[Objective] Rewrite the part of the listing that opens with the line containing "country: Venezuela" and closes with the line containing "country: United States", changing "locality" to "site" and keeping everything else the same. Give only those lines, and leave the pictures out.

[Data provided]
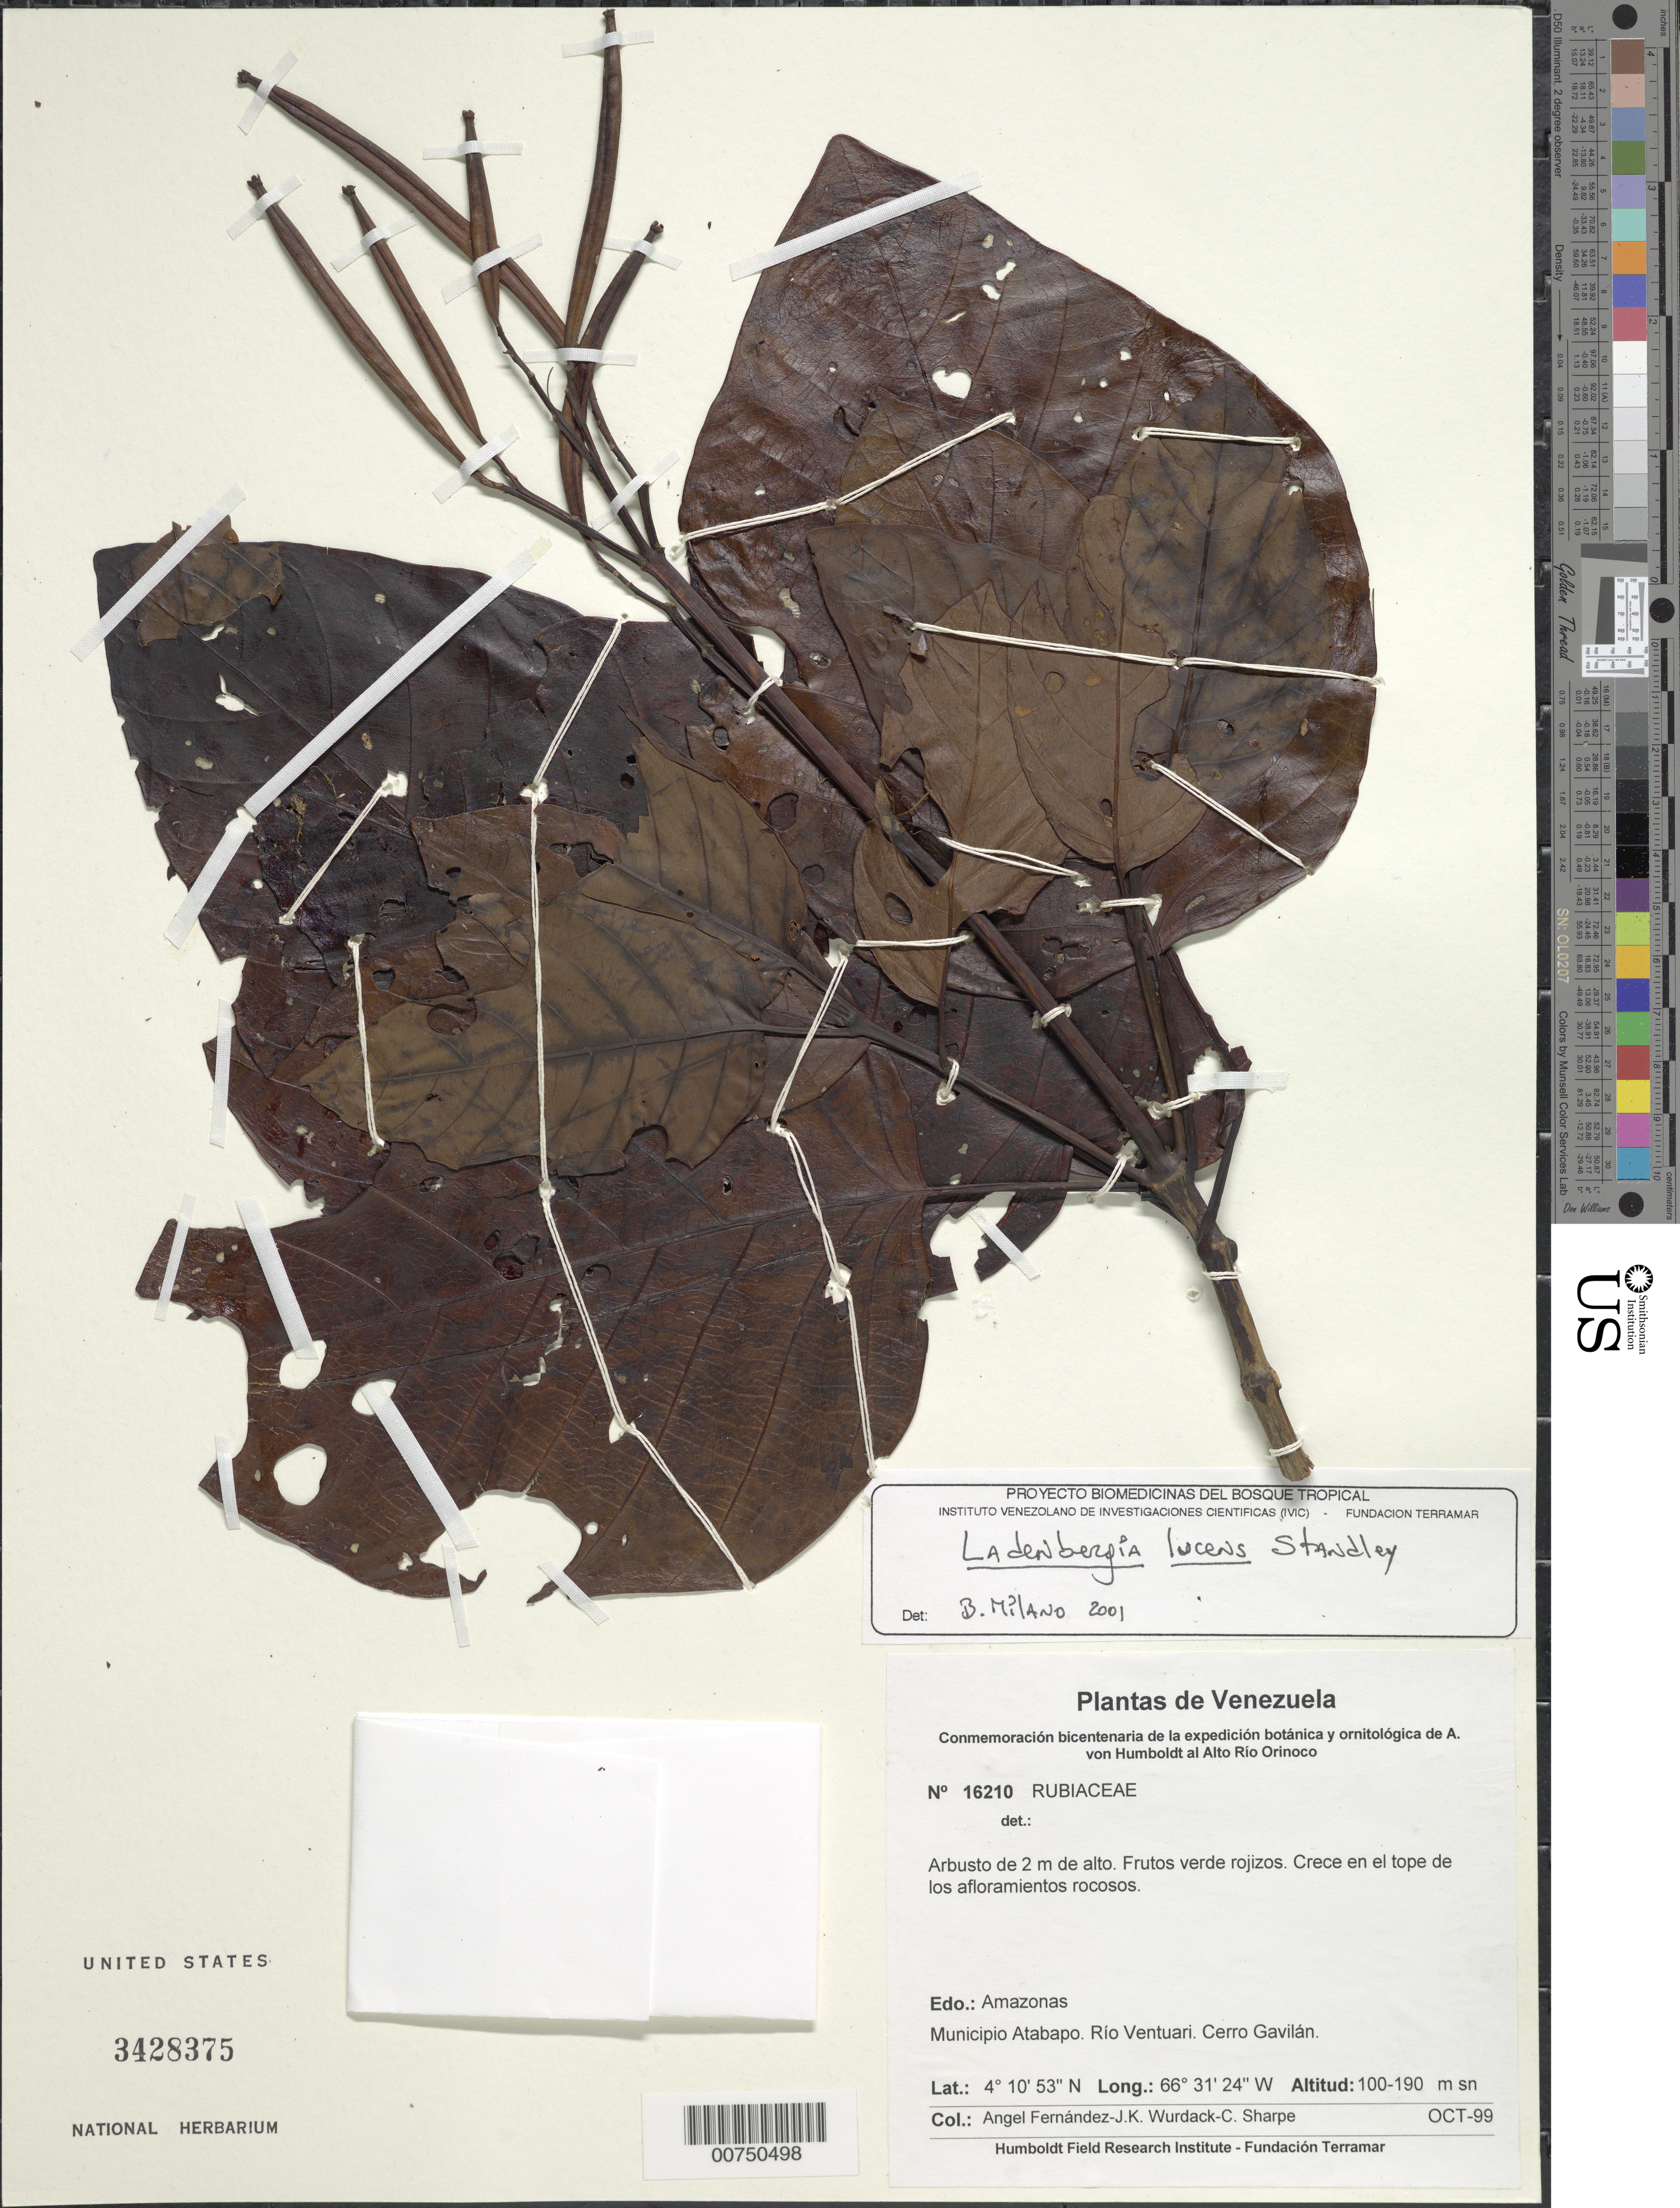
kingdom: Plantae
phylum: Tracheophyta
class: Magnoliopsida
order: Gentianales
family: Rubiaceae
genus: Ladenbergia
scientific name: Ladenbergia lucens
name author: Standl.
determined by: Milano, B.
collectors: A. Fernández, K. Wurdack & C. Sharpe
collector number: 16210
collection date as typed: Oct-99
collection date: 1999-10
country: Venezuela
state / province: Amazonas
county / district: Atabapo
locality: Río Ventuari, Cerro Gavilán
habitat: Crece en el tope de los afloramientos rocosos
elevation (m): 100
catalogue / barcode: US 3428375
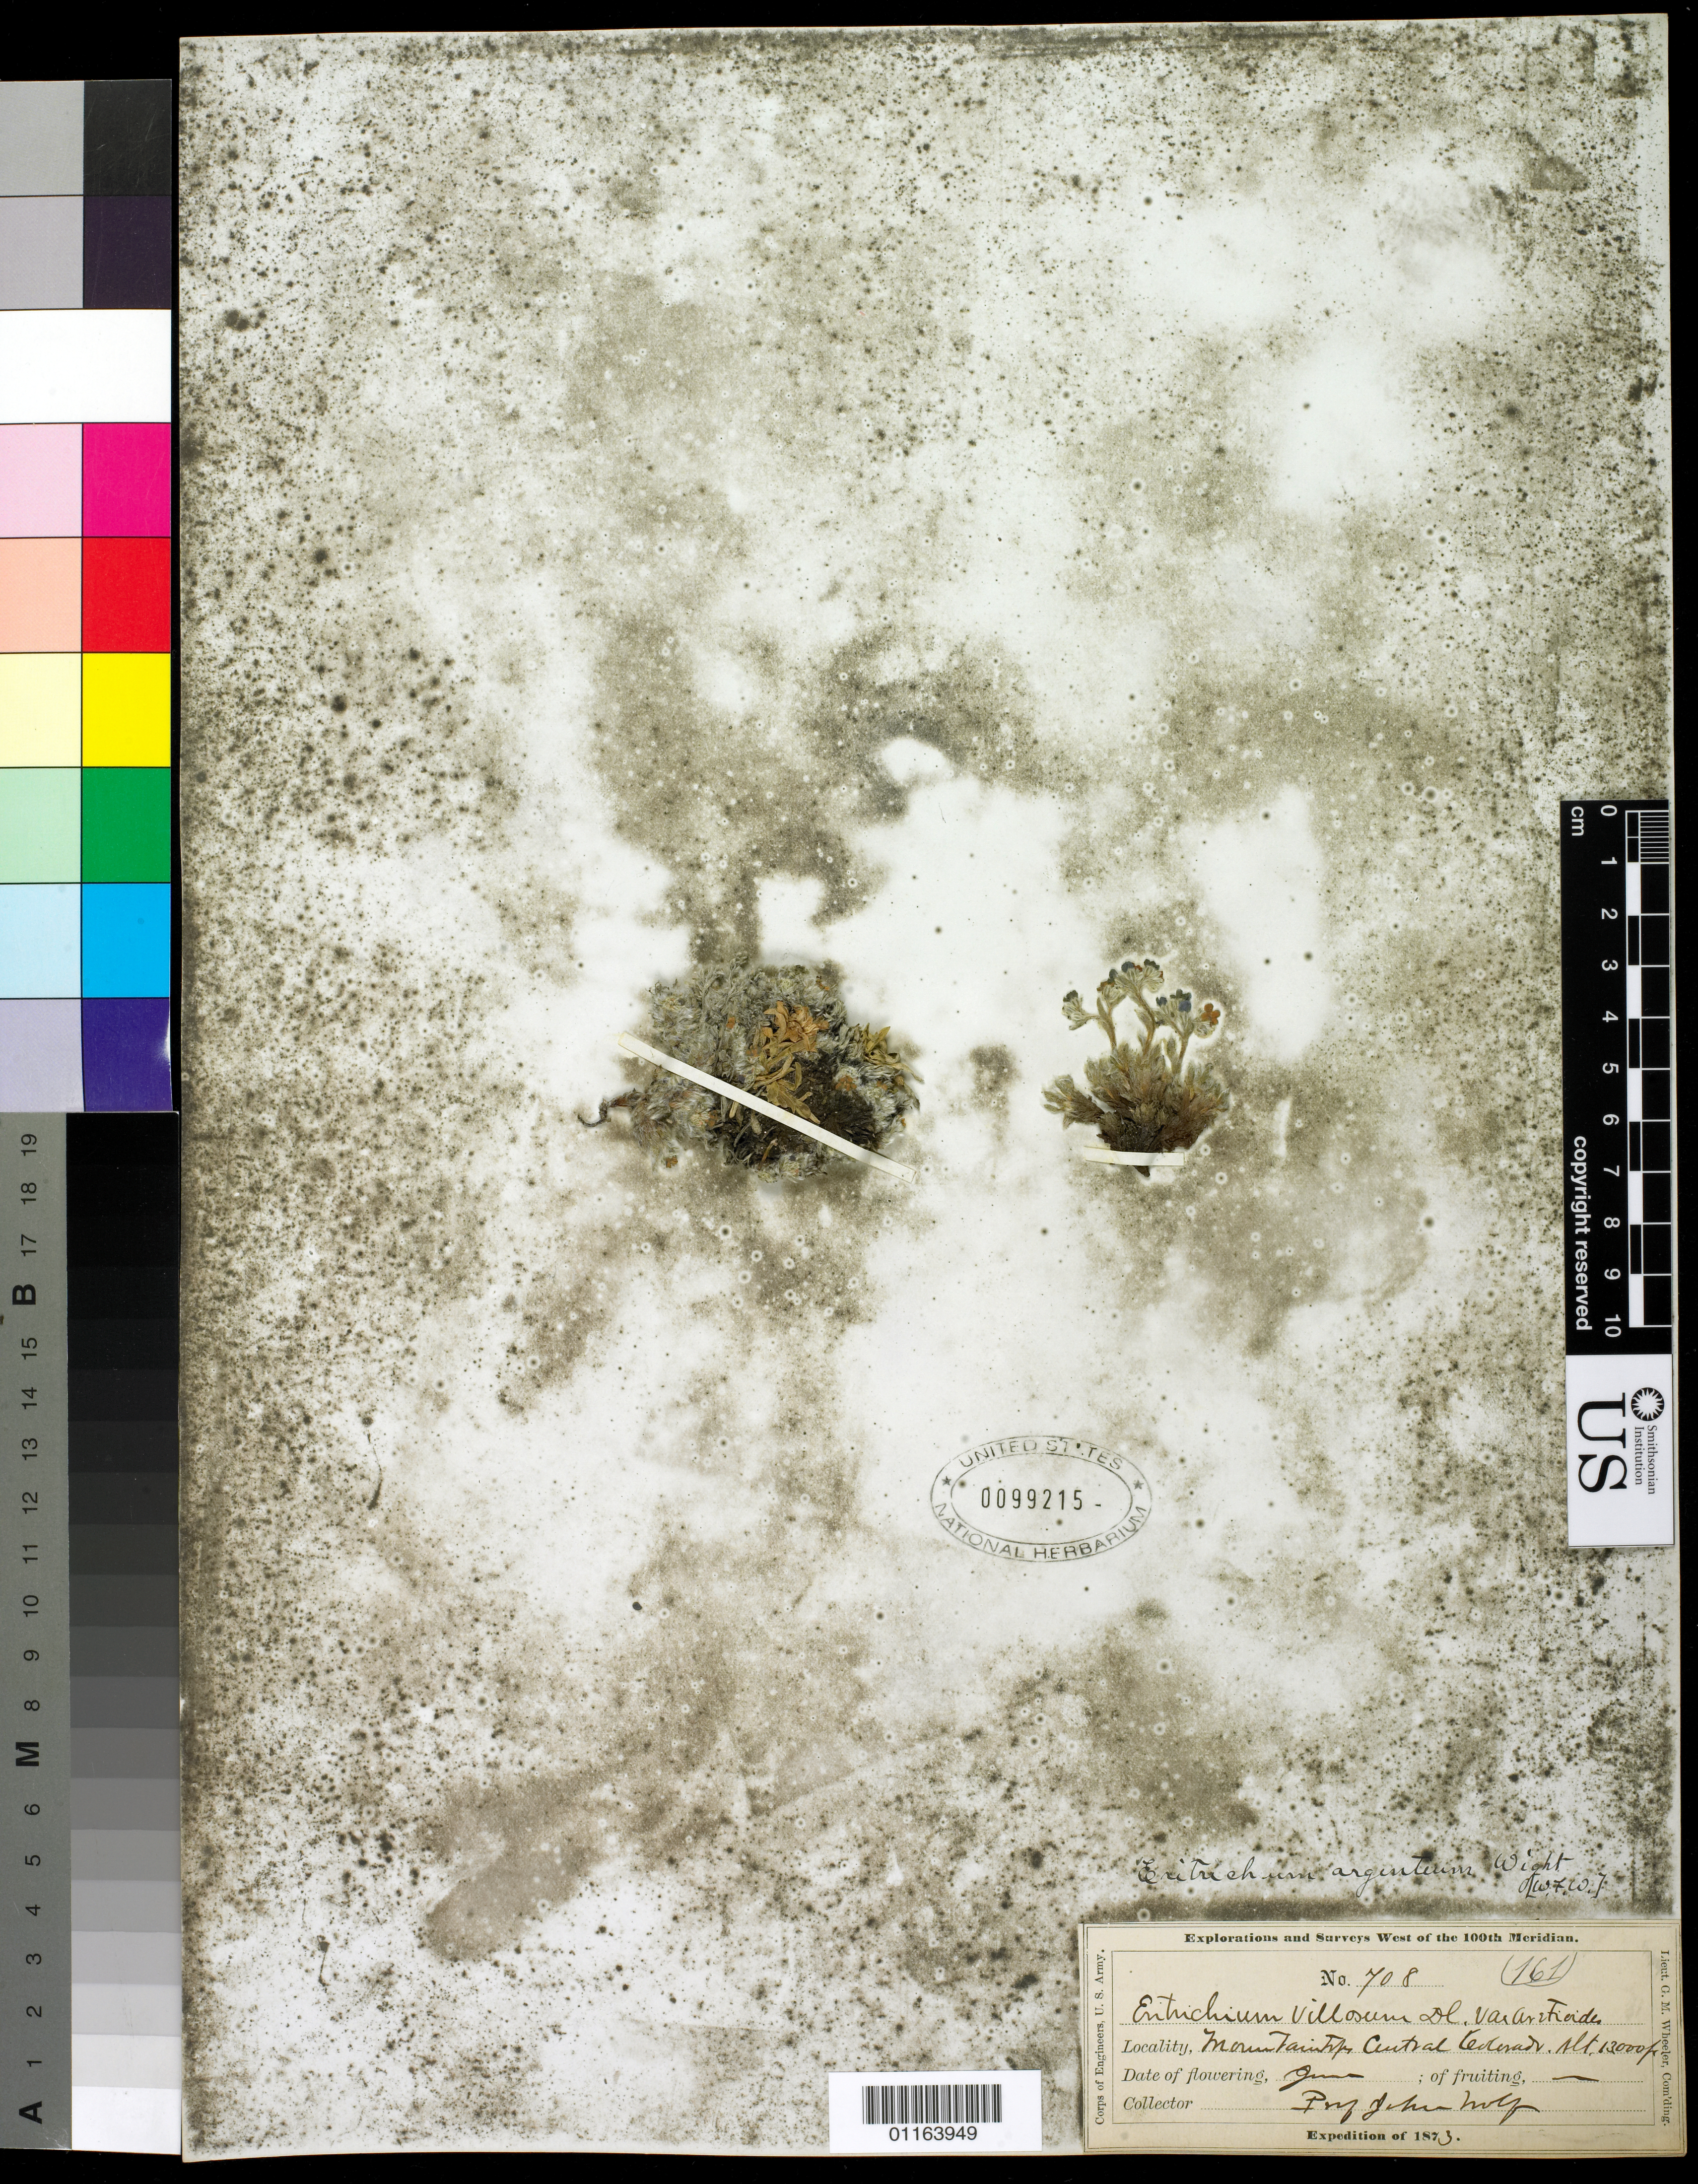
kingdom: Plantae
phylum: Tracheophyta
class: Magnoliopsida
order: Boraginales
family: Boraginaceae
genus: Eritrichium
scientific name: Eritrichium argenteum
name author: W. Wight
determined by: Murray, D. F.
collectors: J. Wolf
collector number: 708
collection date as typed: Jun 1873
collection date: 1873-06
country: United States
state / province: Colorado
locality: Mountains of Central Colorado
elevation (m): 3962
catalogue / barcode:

[Result of this task]
country: Venezuela
state / province: Amazonas
county / district: Atabapo
site: Río Ventuari, Cerro Gavilán
habitat: Crece en el tope de los afloramientos rocosos
elevation (m): 100
catalogue / barcode: US 3428375
kingdom: Plantae
phylum: Tracheophyta
class: Magnoliopsida
order: Boraginales
family: Boraginaceae
genus: Eritrichium
scientific name: Eritrichium argenteum
name author: W. Wight
determined by: Murray, D. F.
collectors: J. Wolf
collector number: 708
collection date as typed: Jun 1873
collection date: 1873-06
country: United States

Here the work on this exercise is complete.